(Text provided)

The wait list 186, as shown in FIG. 6A, has a compress circuit which packs lines of registers before placing them on the wait list in a similar manner as compress 185 above and includes a register file having a field for a register operand and a ready bit. The ready bit is cleared when a register number is written to the location. The ready bit is set from a logical instruction number log 189 as will be described in conjunction with FIGS. 6A and 6B. The register values are moved onto the compressor 185 and on to the freelist 176 if the ready bit is set and all logically preceding ready bits are set.

As shown in FIG. 6B, the wait list has an additional structure referred to as a logical instruction number log 189a. The logical instruction number log 189a is a register file which has a write port addressed by ascending sequence by a counter and a read port addressed by the tag of an instruction reported from other parts of the processor. For each entry in the register file are the following fields: the logical instruction number field, the destination register operand field a ready bit and a shadow bit status bit. The logical instruction number of all real mapped instructions is written to the register file at the location specified by a write pointer (not shown). Each instruction emerging from the mapper is tagged with the value of the fill pointer as the logical instruction number tag. The tag travels with the instruction to other parts of the processor which may report the tag indicating some status of the instruction. The physical register destination operand if any is also stored with each logical instruction number.

(End Text provided)
(Source data)

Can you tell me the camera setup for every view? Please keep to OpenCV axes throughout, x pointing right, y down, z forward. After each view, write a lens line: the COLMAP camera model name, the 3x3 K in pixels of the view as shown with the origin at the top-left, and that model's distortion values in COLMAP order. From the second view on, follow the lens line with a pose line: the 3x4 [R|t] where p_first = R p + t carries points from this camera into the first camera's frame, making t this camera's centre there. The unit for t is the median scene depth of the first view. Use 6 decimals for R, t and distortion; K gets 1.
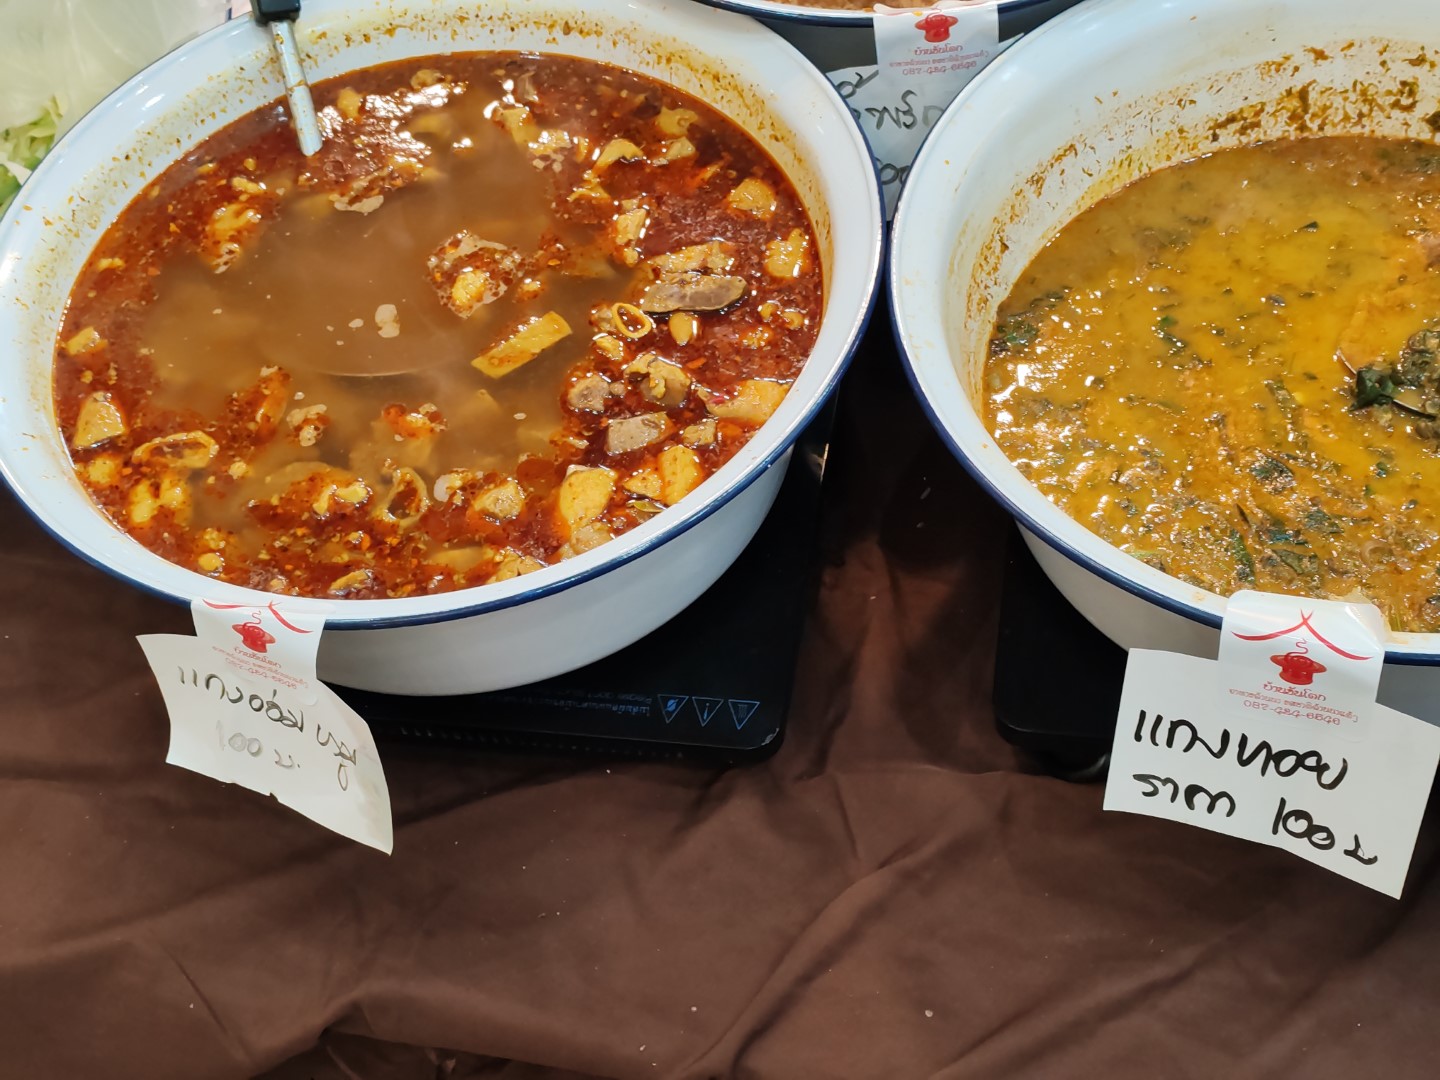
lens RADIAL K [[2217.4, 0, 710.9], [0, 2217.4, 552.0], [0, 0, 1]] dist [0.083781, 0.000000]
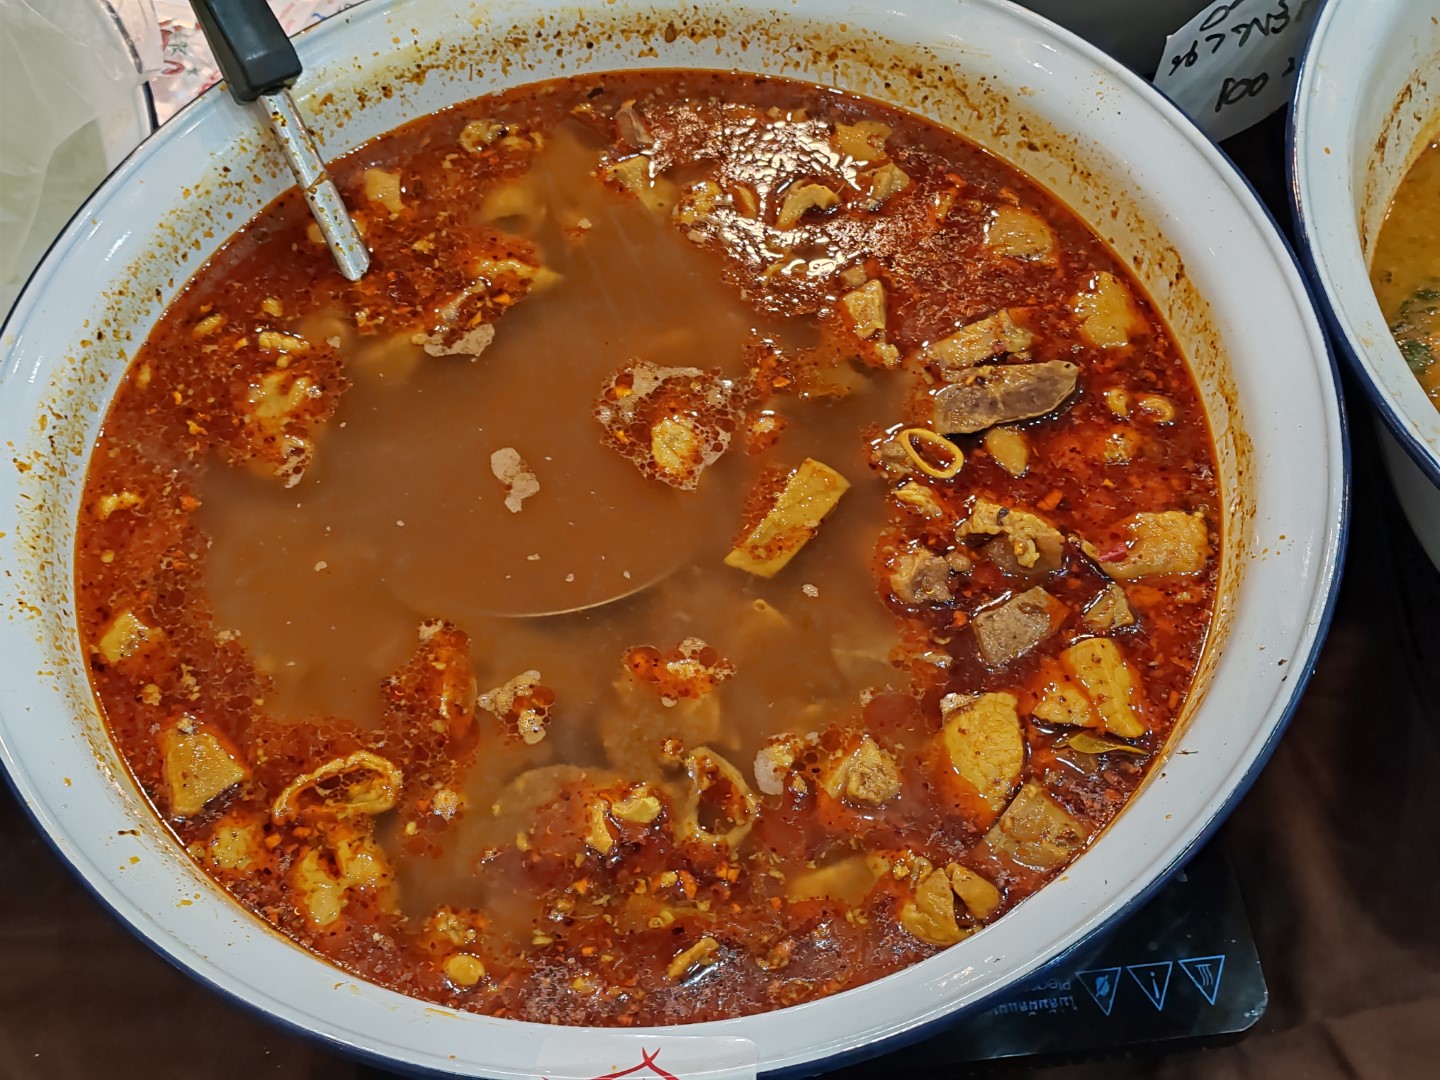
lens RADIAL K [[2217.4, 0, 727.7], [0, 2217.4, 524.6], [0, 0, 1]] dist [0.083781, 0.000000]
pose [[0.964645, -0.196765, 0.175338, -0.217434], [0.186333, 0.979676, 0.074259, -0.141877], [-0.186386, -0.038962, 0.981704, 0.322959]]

(End Source data)

▸ Activity list:
[1] In the passage on the processor wait list, what happens to the ready bit when a register number is written to the location?
[2] Set down part of the wait list passage word for word, starting at the words "The wait list 186, as" and stopping after "bits are set.".

▸ Answer list:
[1] The ready bit is cleared.

[2]
The wait list 186, as shown in FIG. 6A, has a compress circuit which packs lines of registers before placing them on the wait list in a similar manner as compress 185 above and includes a register file having a field for a register operand and a ready bit. The ready bit is cleared when a register number is written to the location. The ready bit is set from a logical instruction number log 189 as will be described in conjunction with FIGS. 6A and 6B. The register values are moved onto the compressor 185 and on to the freelist 176 if the ready bit is set and all logically preceding ready bits are set.